As victims bite the dust, ‘Snakes’ fans bond
When my mother was 6, she was bitten by a rattlesnake. The Boy Scout next door tied a tourniquet around her ankle and whisked her to a Houston emergency room. Sixty-odd years later, she still has a faint rattlesnake scar.
Quite understandably, my mother developed a lifelong hatred of snakes. She has spent my entire life trying to instill the same fear in me, without much success.
Sitting in the front row of the opening-night screening of “Snakes on a Plane” at the Alamo Drafthouse South, watching the rattlesnake wrangling preshow, I wondered if I ought to have listened to my mother. With a rattler gyrating above my head, I was developing an inkling of the fear that my mother had long been trying to instill.
Fear of snakes can be traced back to the time when humans lived in closer proximity to nature. In those days, we lived in small communities. The position of tribal chief was determined by a contest of strength or by a proven ability in hunting hyena, hedgehog or heffalump.
Though much has changed in the past millennia, we still look for strong leadership in times of adversity. This leadership is exactly what actor Samuel L. Jackson provides in “Snakes.”
Jackson plays federal agent Nelville Flynn, who is transporting a surfer-dude witness from Hawaii to L.A. so said dude can testify against a crime lord. To waylay the witness, the conniving criminal fills a sky liner with snakes.
While most of us get on and off planes without saying boo to fellow passengers, poisonous snakes slithering around the main cabin tend to bring people together. Clutching each other in terror.
As soon as Jackson catches on to the catastrophe in coach, he assumes leadership of the newly formed tribe at 35,000 feet.
Eerily, Jackson’s leadership role was recreated in the lobby at the Alamo’s “Snakes” premiere. There were several people who had gathered up a posse to do battle with fear. Many were from the tribe of Internet, subgroup blogosphere. While their enthusiasm would doubtless have horrified my snake-bitten mother, many in their tribe had been anticipating “Snakes” for at least a year.
Among those stoked for “Snakes” were friends and fellow Baylor film students David Cranor, 21, and Joel Korpi, 22. They had persuaded several folks to drive in from Waco for the event.
Equally excited about the film was Ryan Murphy, 24, who had gathered 15 people for the premiere, an event that coincided with his birthday celebration. In honor of “snake day,” Murphy’s girlfriend, Dina Kushner, 24, had made him pink and green snake cakes and an airplane cake.
Among those leading others into “Snakes” was my pal Thomas Mahler, 27, who had enticed five people into the movie’s first screening. Mahler is a former chief, er, director, of my own Haunted Trails tribe. (Haunted Trails is an all-volunteer Halloween haunted house at Wild Basin Wilderness Preserve.)
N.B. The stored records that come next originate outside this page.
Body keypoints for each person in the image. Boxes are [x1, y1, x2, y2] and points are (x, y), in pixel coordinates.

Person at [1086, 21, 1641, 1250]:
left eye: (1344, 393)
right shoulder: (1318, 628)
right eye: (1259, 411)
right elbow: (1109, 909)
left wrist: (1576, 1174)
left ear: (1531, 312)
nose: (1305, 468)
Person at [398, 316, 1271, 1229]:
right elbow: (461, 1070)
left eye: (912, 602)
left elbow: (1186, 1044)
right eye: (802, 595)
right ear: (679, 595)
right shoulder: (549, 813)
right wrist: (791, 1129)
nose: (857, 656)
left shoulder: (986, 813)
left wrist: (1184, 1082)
Director Quentin Tarantino was also there. He was accompanied by a gaggle of gorgeous gals from “Grind House,” the double-feature he’s directing with Robert Rodriguez. “Sounds like a cool movie,” Tarantino said, standing in the Alamo lobby before the film.
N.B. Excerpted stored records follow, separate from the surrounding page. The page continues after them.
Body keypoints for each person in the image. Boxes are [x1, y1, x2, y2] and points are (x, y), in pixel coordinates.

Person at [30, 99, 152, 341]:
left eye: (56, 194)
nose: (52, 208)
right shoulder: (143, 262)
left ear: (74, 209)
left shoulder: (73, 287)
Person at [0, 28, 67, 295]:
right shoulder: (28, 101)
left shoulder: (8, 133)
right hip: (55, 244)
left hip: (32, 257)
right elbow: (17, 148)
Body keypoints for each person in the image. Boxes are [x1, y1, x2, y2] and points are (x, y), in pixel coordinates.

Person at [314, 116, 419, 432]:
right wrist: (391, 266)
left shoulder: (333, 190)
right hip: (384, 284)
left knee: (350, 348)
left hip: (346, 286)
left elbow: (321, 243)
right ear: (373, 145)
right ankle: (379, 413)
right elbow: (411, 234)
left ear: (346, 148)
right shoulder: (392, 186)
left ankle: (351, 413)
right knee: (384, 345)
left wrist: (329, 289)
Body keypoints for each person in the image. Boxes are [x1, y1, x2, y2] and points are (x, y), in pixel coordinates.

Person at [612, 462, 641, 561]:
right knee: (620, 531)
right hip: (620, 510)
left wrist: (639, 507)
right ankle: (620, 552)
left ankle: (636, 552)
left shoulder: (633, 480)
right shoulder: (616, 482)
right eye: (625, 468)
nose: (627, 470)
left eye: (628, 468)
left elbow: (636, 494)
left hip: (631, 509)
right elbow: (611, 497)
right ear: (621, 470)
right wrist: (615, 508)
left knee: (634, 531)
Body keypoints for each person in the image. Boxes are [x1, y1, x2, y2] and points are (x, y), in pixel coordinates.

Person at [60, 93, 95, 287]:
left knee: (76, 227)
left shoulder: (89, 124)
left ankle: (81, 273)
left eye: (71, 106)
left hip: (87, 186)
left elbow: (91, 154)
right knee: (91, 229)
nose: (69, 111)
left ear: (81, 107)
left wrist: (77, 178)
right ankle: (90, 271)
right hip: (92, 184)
Like many people, I had been led to the screening by someone else. My manicurist brought me. I met Jill when Russian President Vladimir Putin visited Bush’s ranch in Crawford in 2001. My neighbor, then having a liaison with a White House correspondent, had procured a “Putin pedicure” to please her paramour. When I needed glam toes — and what woman doesn’t during our eternal summer — I went to Jill. Jill later told me her brother-in-law is David Ellis, director of “Snakes.”
At the Drafthouse premiere, members of Jill’s family were busy raising 738 bucks for the Austin Humane Society. They were shilling special director-signed “Snakes” posters from a lobby table. Hanging out behind their table was like being an honorary member of the director’s personal tribe.
No one from the director’s tribe braved the “Snakes on a Day” 24-hour endure-a-thon of back-to-back “Snakes” screenings. Conceived by local improv-comedian Shannon McCormick, 35, the event was a fund-raiser for Venomousreptiles.org. All 13 participants made it through. The group bonded.
“By the end of it, it was a real community,” said René Pinnell, 23. Pinnell and girlfriend Claire Huie, 28, filmed the event for a documentary.
“Snakes,” bringing tribes together since last weekend.
My mother won’t be joining any “Snakes” tribes.